I find it amusing / bind-boggling how Adobe Acrobat Reader (we seem to be back at that name again) has reached version 12 and we still don't have an update system that "just works".
I've very occasionally seen an old version prompt the user to update to the new version, but for probably every 50 instances where say v10 thinks that it's the latest version available (even after telling it to check for updates) despite a major new version being available for some time, there's been one instance I've witnessed where it works in the way one would expect.
I can understand that some corporates would prefer a piece of software to stay on major version X and only download security updates, so it doesn't break whatever internal system that they've got, but I would have thought that there'd be an obvious opt-in option to enable that sort of behaviour.

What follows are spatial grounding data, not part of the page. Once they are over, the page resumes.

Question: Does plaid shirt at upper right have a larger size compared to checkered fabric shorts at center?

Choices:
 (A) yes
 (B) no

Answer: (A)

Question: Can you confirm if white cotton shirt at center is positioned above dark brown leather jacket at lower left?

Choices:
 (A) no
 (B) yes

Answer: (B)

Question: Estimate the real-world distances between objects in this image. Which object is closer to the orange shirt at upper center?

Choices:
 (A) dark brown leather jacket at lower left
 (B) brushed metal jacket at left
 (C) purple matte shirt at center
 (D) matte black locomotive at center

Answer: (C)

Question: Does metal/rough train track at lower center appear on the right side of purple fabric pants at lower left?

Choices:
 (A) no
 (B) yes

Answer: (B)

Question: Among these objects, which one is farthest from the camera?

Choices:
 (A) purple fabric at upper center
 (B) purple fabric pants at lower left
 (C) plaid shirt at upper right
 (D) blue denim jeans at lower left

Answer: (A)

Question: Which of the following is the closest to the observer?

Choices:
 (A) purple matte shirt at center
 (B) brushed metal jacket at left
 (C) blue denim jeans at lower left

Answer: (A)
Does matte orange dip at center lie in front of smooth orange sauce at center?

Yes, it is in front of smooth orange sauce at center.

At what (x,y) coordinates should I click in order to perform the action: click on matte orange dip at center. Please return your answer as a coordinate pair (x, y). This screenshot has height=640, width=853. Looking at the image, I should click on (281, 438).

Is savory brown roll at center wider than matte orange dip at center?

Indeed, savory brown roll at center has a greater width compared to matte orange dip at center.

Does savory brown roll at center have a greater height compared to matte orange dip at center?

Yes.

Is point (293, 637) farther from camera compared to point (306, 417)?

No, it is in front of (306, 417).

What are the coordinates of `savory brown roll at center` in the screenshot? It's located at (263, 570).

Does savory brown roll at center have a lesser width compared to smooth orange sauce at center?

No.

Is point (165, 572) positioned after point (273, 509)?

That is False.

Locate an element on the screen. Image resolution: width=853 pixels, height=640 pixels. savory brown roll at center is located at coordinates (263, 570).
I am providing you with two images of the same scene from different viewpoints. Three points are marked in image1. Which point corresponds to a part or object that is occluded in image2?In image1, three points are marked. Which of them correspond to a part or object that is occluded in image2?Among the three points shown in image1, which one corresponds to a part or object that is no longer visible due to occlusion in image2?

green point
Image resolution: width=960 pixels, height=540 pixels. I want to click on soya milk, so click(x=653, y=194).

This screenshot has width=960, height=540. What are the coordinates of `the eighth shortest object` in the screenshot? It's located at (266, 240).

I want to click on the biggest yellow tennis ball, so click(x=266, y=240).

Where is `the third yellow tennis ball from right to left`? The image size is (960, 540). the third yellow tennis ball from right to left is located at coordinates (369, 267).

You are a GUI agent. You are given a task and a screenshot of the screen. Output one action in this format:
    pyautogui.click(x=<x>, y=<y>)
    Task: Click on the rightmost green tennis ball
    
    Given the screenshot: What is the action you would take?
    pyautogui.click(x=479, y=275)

I'm surprised that on a tech site like this no one is complaining about the fucking auto-installers and services that something like adobe reader installs. Adobe reader and the other adobe products do not NEED 7 resident services / processes running all the time. Yet they install it, and if you disable them they will re-install them every single time they do ANYTHING.
If Adobe was the only company doing this then I might get more annoyed about it. On a heck of a lot of systems with Google software installed, there's usually more than one update system triggered to start automatically, despite there being supposedly unified Google Update systems.
Foxit Software also likes to have a "Cloud" product that comes with Reader that, even if the user uninstalls it, when a new Reader update is downloaded, the Cloud service gets put back on, and the update service switched back to automatic.